Labor Day weekend is, as I have mentioned before, a Busy Weekend in Atlanta. Since, as a city, we don’t know how to schedule things in a reasonable fashion, Labor Day weekend is host to: Dragon Con (largest independent sci fi/fantasy convention in the country), the Decatur Book Festival (largest independent book festival in the country),  and Black Gay Pride (largest Black Gay Pride celebration in the country). Plus there’s a massive college football thing.

This happens every year. It is a delightful logistical nightmare. Several hundred thousand people with really intense, really disparate interests descend on a city that is an infrastructure nightmare at the best of times.

Labor Day weekend is, of course, the Best.

Normally, I confine myself to the quiet nerds at the Decatur Book Festival. They drink beer, (politely), and care about books (politely), and listen to readings (politely). They go home at 5. There are no after parties. But this year, I decided that I had to spend at least a day amongst the rowdier nerds: I was going to try to go to Dragon Con.

A bit of Dragon Con backstory: prior to this year, I had been to Dragon Con twice. I was 12 the first time and 13 the second, and at neither point was a chaperoned. It was terrifying. At the time (and this was 10 years ago, now), the con had somewhere around 17,000 attendees. It was crowded, and it was full of people in bondage gear, and it did not have anti-harassment policies on display. I got to see Anne McCaffrey speak, but made no effort to go back during high school or college. 

This year, though, I vowed it would be different. After all, I’m an adult now, and I knew people who were going, and I am entrenched-enough in Atlanta that I knew how to leave if I needed to. Plus, I was going to try to go to some of the night events. The after parties are, after all, what make Dragon Con different from my beloved book festival.

So I went (by myself, as is my way). It was Friday, the first real day of the con, so I expected it to be a little quieter. To some extent, it was. However, as of 2012 (the last year for which starts are available), Dragon Con attendance was 52,000 people. A quiet day of the con is still a quiet day in what is essentially a mid-sized town full of cosplayers who have been drunk for at least the last 12 hours.

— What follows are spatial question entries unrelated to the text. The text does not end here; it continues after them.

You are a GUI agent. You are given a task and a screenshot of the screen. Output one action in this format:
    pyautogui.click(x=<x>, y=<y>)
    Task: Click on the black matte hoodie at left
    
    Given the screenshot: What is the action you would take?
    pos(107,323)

Luckily, though, the small-town Atlanta magic kicked in. Walking around with no particular plans, I ran into an old drama camp counselor, three coworkers, a kid I went to college with, a half-dozen people from the theater, a man who never returned my text, a housemate’s friend, and a smattering of assorted sundry other folks. I didn’t know half of them were going to be there. In a town of folks dressed as fantasy characters, I still managed to be surrounded by people I knew.

When I’m at the grocery store it can feel claustrophobic. When I’m lost in a convention center full of tens of thousands of people? It’s reassuring.

Eventually, I did meet up with the folks I had actually intended to see while I was there. A con-experienced set of coworkers took me under their costumed wings, and I was escorted around to an improv show and various concerts.

At one of the concerts, a bundle of drunk improvisors wandered in, which was delightful, and I was offered/told to drink flask-bourbon for the duration of a mid-level rock set by a man who didn’t remember any of it later. At the second concert, I saw a middle-aged man dressed as a pirate lead a few hundred people in a round of “Science Fiction Double Feature,” and I was unironically moved. I poured myself into a cab at two in the morning after having been at the convention for 16 hours.

I wandered to the book festival the next day, and drank strawberitas while dressed as Jane Austen, and ran into a different set of coworkers and former classmates and theater people. It was good, and I’m glad I went, and now I know what John Scalzi looks like. But I’m glad I dove into the Dragon Con madness, even if only briefly. Next year, maybe I’ll try the football thing.